Answer these questions using the thread on URL unescaping below.
1. How many milliseconds does the escapes4 test take in the split-with-strtoupper results?
2. For the 2MB worst-case input, what does memory consumption drop to when the $limit parameter of preg_split is used?
3. What hard limit on URL length is finally proposed?

● SELECTED PASSAGE:
==*==

December 18, 2014 12:16

@fprochazka

Copy link

Contributor

fprochazka commented Dec 18, 2014

Could you also put those cases from the description in the test file?

@JanTvrdik

Copy link

Contributor Author

JanTvrdik commented Dec 18, 2014

You mean the ugly long ones?

Another thing to consider: Url::unescape is used by Url::canonicalize however currently Url::canonicalize does not unify %aa and %AA. We may modify Url::unescape to this for us, e.g.

for ($i = 1; $i < count($parts); $i += 2) {
 $parts[$i] = strtoupper($parts[$i]);
}

The performance impact if we choose to do this:

Test split with strtoupper:
 a 0 ms
 b 0 ms
 c 0 ms
 d 0 ms
 no-escapes (a) 1 ms
 no-escapes (z) 1 ms
 escapes 9 ms
 escapes2 13 ms
 escapes3 11 ms
 escapes4 156 ms

@fprochazka

Copy link

Contributor

fprochazka commented Dec 18, 2014

Yeah, I think the extreme cases should also be there.

It's still a win :) Much better than before

@JanTvrdik

Copy link

Contributor Author

JanTvrdik commented Dec 18, 2014

Btw. I still don't understand the time complexity of those implementations. If I change in the escapes2 dataset the length from 1e5 / 2 to 1e5 (ie. make it twice longer), the new and old tests would became 10 times slower. Maybe I exceed some internal buffer size or I don't know.

It also means that if your web server does not refuse 600KB long URL, you are currently pretty much screwed.

Edit: 1e5 * 2 takes over 120s and a lot over of memory as well (I had to increase the limit from 128M to 512M).

Note that my implementation (split) is still vulnerable to escape4 input. For 2MB URL it takes about 3 second and 400 MB of memory. We should consider setting a hard limit on URL length to avoid this vulnerability because I don't know how to make it any more efficient.

I though about it a bit more and the memory could be optimized by using $limit parameter of preg_split, e.g.

if ($reserved === '') {
 $s = rawurldecode($s);
} else {
 $pattern = '#((?:%(?:' . implode('|', str_split(bin2hex($reserved), 2)) . '))++)#i';
 $res = '';
 do {
 $parts = preg_split($pattern, $s, 1024, PREG_SPLIT_DELIM_CAPTURE);
 $s = isset($parts[2046]) ? $parts[2046] : '';
 unset($parts[2046]);
 for ($j = 0; $j < count($parts); $j += 2) {
 $parts[$j] = rawurldecode($parts[$j]);
 }
 $res .= implode('', $parts);
 } while ($s !== '');
 $s = $res;
}

This makes it for the 2MB worst-case input (escape4) about 2 times slower but the memory consumption is reduces to from 400 MB to 15 MB. Still hard limit seems like the best option. Any tips where to draw the line?

I'll continue talking to myself. I don't think that we should ever exceed 1 second runtime and 10 MB memory usage on this. Therefore the hard limit on URL length should be 256 KiB (which takes 71 ms and 10 MB of memory).

==*==

● ROWS:
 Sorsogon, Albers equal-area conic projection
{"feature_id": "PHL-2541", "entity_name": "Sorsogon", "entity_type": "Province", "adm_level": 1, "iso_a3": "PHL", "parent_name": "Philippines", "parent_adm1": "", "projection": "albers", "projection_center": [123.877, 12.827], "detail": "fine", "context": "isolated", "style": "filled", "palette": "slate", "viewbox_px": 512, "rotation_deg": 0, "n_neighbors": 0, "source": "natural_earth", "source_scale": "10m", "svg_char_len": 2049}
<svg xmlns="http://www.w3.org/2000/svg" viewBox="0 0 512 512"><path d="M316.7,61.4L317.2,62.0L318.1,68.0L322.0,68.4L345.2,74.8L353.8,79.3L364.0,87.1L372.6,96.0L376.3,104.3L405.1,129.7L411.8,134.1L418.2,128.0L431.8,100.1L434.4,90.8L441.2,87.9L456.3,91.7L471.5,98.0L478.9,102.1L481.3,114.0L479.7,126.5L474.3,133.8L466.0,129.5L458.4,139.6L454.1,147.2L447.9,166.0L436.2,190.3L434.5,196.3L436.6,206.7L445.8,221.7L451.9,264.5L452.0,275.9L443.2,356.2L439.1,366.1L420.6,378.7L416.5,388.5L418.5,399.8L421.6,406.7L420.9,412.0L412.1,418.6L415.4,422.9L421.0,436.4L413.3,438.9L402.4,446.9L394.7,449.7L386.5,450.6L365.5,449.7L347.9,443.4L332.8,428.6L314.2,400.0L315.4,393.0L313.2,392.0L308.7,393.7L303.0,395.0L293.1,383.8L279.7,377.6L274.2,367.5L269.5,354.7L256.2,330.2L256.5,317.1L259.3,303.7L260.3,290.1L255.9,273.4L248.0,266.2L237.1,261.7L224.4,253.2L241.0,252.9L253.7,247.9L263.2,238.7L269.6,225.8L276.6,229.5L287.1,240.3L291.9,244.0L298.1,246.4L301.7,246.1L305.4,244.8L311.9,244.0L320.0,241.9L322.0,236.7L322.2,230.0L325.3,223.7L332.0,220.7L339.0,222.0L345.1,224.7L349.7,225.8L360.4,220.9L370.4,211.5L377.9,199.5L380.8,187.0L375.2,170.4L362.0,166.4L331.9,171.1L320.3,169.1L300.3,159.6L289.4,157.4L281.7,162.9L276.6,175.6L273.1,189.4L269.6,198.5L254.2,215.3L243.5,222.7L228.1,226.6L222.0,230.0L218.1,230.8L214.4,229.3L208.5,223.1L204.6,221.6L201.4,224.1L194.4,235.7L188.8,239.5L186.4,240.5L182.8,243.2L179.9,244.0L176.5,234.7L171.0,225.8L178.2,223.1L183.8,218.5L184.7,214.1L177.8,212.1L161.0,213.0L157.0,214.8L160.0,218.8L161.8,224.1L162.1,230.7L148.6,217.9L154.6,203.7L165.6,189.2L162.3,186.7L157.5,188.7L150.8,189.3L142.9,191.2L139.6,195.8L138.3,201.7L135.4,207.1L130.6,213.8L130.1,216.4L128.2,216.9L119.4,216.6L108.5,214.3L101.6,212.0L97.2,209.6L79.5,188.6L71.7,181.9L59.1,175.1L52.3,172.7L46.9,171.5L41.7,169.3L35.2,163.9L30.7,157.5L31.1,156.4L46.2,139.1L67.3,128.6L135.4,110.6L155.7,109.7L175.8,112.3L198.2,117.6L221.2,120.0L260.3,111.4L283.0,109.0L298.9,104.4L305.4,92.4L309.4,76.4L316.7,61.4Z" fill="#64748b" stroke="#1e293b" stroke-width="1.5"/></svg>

==*==

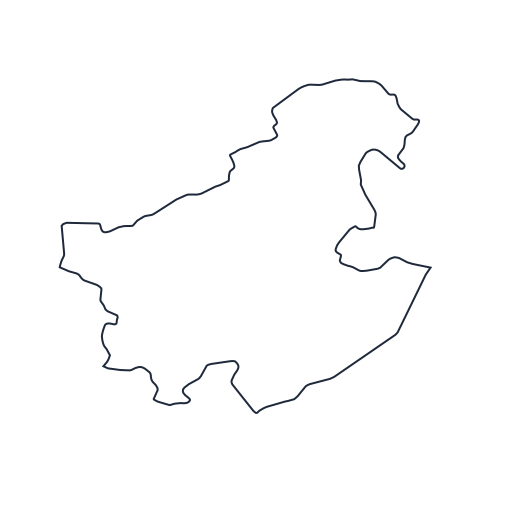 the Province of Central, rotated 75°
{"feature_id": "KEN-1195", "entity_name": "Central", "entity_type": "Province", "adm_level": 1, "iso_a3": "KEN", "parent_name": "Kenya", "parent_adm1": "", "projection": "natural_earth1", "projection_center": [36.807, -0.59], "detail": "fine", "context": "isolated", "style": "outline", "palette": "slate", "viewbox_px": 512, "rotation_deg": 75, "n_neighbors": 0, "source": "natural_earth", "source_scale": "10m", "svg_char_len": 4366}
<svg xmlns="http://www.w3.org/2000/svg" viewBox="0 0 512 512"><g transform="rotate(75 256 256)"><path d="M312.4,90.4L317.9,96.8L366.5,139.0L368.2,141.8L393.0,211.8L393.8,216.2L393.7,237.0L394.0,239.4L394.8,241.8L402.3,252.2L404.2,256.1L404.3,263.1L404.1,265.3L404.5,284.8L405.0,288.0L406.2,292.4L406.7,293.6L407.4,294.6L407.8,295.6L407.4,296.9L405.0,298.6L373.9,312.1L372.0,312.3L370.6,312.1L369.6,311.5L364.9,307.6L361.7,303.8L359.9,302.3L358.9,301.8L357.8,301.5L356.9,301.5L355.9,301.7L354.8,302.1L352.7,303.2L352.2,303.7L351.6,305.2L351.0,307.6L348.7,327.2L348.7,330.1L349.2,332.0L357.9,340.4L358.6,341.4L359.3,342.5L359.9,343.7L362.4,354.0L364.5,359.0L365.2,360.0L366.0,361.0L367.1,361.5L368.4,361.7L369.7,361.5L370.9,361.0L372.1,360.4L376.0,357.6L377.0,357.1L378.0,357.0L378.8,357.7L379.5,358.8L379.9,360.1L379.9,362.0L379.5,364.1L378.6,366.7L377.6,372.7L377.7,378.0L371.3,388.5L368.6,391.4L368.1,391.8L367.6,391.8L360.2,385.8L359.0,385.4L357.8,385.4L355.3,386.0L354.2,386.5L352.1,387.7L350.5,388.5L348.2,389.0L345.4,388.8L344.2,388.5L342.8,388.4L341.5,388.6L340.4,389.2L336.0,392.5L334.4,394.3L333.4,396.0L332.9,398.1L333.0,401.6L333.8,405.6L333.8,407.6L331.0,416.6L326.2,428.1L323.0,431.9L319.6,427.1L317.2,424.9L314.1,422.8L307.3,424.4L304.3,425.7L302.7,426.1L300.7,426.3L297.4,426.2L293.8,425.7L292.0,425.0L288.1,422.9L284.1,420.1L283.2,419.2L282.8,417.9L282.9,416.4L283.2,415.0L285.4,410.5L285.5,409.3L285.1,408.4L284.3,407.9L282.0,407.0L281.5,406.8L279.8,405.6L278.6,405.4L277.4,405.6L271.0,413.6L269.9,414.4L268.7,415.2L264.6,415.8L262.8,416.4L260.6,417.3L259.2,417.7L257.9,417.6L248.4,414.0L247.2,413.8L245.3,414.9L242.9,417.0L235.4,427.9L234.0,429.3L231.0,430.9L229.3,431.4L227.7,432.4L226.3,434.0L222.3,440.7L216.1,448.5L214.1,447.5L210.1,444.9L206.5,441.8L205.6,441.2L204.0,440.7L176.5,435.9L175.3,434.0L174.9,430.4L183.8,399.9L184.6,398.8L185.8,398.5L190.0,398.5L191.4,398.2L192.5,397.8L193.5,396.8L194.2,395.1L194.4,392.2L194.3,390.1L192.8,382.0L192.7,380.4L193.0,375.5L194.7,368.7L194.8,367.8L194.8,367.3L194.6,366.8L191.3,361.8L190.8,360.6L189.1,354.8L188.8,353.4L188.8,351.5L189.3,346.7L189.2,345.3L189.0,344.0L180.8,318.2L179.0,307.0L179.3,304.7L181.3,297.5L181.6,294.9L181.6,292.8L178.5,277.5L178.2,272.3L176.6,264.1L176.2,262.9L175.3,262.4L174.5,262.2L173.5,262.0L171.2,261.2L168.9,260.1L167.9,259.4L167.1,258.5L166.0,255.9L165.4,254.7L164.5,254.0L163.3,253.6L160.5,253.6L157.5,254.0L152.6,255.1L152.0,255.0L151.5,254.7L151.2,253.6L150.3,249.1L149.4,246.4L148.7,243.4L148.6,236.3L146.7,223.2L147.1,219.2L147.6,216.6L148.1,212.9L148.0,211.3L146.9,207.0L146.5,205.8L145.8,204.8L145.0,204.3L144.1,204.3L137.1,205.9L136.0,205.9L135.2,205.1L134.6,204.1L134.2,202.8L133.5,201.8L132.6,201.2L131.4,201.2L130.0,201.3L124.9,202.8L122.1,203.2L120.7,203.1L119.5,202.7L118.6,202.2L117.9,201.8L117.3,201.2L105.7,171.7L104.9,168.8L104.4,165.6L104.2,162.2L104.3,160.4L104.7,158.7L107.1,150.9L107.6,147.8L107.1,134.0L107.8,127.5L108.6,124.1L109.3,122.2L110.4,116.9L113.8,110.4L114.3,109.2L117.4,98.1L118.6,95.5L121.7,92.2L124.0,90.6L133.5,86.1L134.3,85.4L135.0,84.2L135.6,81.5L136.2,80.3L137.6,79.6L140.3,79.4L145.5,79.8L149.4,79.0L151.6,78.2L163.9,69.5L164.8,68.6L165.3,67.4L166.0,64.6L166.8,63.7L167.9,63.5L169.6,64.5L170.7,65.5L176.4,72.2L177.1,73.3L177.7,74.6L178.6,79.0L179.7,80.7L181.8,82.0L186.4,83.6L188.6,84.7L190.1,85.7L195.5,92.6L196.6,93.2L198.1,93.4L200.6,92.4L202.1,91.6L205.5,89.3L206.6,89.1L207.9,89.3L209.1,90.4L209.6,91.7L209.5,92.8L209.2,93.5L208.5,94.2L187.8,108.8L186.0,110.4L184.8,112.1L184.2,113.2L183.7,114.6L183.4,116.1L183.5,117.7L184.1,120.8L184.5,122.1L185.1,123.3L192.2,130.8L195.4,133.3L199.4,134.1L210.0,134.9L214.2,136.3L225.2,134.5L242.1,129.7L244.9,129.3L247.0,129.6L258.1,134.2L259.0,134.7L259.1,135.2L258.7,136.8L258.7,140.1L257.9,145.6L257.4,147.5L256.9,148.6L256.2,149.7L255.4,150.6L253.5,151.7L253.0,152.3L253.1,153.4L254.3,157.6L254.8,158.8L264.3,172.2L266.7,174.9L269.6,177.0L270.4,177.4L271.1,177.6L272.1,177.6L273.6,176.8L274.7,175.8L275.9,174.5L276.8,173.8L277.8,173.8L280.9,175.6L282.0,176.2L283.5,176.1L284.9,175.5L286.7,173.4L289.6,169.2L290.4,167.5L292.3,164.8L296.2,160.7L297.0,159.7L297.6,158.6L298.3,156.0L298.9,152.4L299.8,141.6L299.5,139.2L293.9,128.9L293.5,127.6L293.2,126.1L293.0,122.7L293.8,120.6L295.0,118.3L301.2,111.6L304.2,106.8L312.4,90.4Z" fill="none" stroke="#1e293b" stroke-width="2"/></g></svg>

==*==

● TASK ANSWER:
1. 156 ms.
2. From 400 MB to 15 MB.
3. 256 KiB, which takes 71 ms and 10 MB of memory.